Aber die Liebe allein ist in dieser von materiellen Zwängen, irrationalen Ängsten und engstirnigem Hass erfüllten Welt nie genug. Davon zeugen alle fünf Filme auf ihre Weise. In Mommy versucht die verwitwete Diane Després, ihrem hyperaktiven, zu Gewaltausbrüchen neigenden Sohn Steve den Halt zu geben, den er so dringend braucht. Sie will ihn auf keinen Fall dem System überlassen. Und eine Zeit lang scheint es ihr tatsächlich zu gelingen. Zusammen mit ihrem Sohn und ihrer Nachbarin Kyla, einer unter einem traumatisch bedingten starken Sprachfehler leidenden Lehrerin, erobert sie ihrer kleinen Familie einen bemerkenswerten Freiraum.

Doch das Glück, das Dolan schließlich in einer wahrhaft traumhaften, von Oasis’ »Wonderwall« begleiteten Sequenz als subversiven Gegenentwurf zur gesellschaftlichen Wirklichkeit feiert, kann nicht von Dauer sein. Als Steve, der wie schon der souffre-douleur in »College Boy« von Antoine-Olivier Pilon gespielt wird, in einer Karaokebar Andrea Bocellis »Vivo per lei« singt, zerbricht alles wieder. Die Ablehnung, auf die er stößt, beantwortet er mit Gewalt. Bevor die anderen ihn physisch angreifen, schlägt er selbst zu. Auch das ist ein Mechanismus des Mobbings. Anders als der »Prügelknabe« will Steve nicht das Opfer sein. Also wird er wie der immer wieder explodierende Francis in Sag nicht, wer du bist! selbst zum Täter. Die Gewalt als zerstörerischer Ausweg aus der Außenseiterrolle. Nur siegt am Ende eben doch die schweigende, den Anderen konsequent ausschließende und unterdrückende Mehrheit.

Eigentlich ist es noch viel zu früh, um Xavier Dolan wirklich zu fassen und ihn auf eine weitere Projektion zu reduzieren. Nur hat er genau diese Art von Reaktion seit 2009 immer wieder he­rausgefordert. Die Schubladen, in die er von seinen Bewunderern wie auch von seinen Kritikern gesteckt wurde, hat er schließlich bewusst selbst geöffnet. Wer sich so ungebremst seinem jugendlichen Stürmen und Drängen hingibt wie der Regisseur von I Killed My Mother und Herzensbrecher, weiß um die Reaktionen, die er provoziert.
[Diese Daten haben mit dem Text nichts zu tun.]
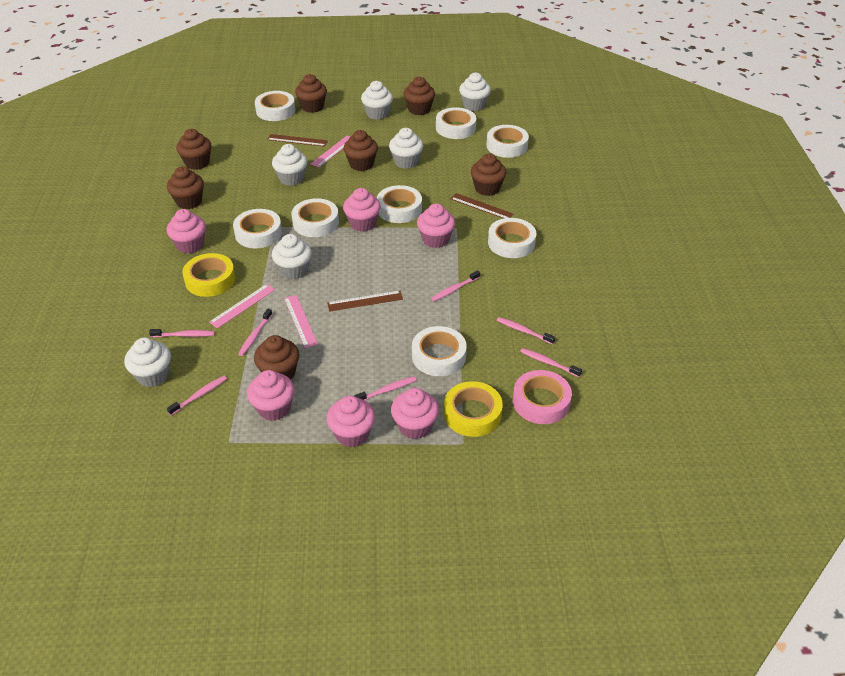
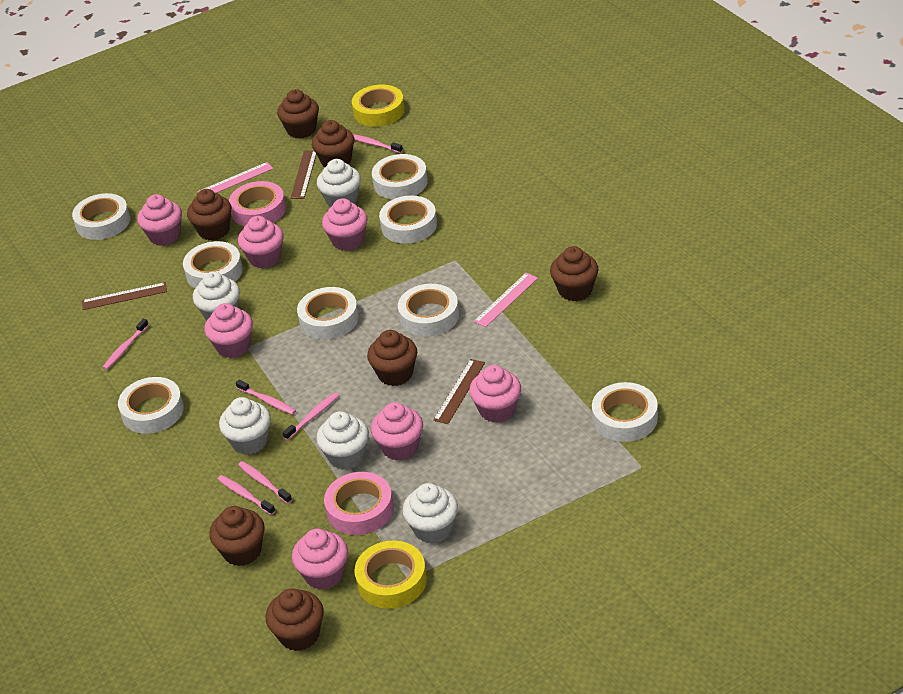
pink cupcake: [167,209,206,254] [247,370,294,421] [327,396,375,447] [343,188,381,232] [391,388,439,439] [417,204,455,248] = 6 -> [137,194,182,246] [204,303,253,358] [238,216,284,269] [292,528,348,590] [322,198,368,251] [371,402,423,461] [469,365,521,423] = 7
pink ruler: [209,284,275,329] [284,295,318,348] [311,135,351,167] = 3 -> [197,162,273,193] [474,273,538,327] = 2
pink tape: [513,370,572,424] = 1 -> [229,181,286,227] [324,472,394,535] = 2
pink toothbrush: [149,329,215,338] [167,376,227,415] [238,309,272,356] [354,376,417,400] [431,270,480,301] [497,317,555,344] [520,348,582,377] = 7 -> [102,319,149,370] [218,475,275,515] [236,380,296,415] [238,461,292,504] [282,392,339,440] [353,134,403,153] = 6
white cupcake: [124,337,171,387] [272,144,307,186] [272,234,312,280] [361,81,393,120] [389,128,423,169] [459,72,491,111] = 6 -> [193,272,240,321] [219,397,271,455] [316,411,369,470] [317,159,361,207] [403,483,458,544] = 5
Mittlerweile offenbart sich natürlich ein anderes, ein vielfältigeres und differenzierteres Bild. Mit Laurence Anyways, der stilistisch noch ähnlich überladen ist wie Herzensbrecher, zog das Politische ganz offen in Dolans Kosmos ein. Mit dem formal so konzentrierten Sag nicht, wer du bist! und dem zwar wieder deutlich verspielteren, aber doch ähnlich kontrollierten Melodram Mommy scheint er die wildesten Exzesse hinter sich gelassen zu haben. Aber das ist letztlich auch wieder eine Projektion des Betrachters. Dolans Werk widersetzt sich dieser simplen Beschreibung, die eine Entwicklungslinie konstruiert.

In Wahrheit ist nichts in Dolans Schaffen wirklich linear. Man sollte es sich eher rhizomatisch vorstellen, als ein wucherndes Netzwerk, das sich immer weiter verzweigt und dabei immer mehr Schlingen bildet. Alles gehört zusammen, ist Teil eines Ganzen, das in alle Richtungen wachsen kann. So ist Mommy auch eine Spiegelung von I Killed My Mother. Und erst in diesem Spiegel offenbart sich das ganze Ausmaß der Sympathie, die Dolan trotz des äußeren Anscheins für Huberts Mutter empfindet. Und diese Sympathie, die er – das wird von Film zu Film deutlich – all seinen Protagonisten entgegenbringt, hat etwas Revolutionäres. Als Liebende sind sie zu schwach, um die zu retten, die sie lieben. Aber in ihrem Scheitern, das einen traurig oder auch wütend macht, liegt ein Ansporn, die Welt zu verändern. Denn sie alle hätten es verdient, so wie Laurence über die Gesellschaft zu triumphieren.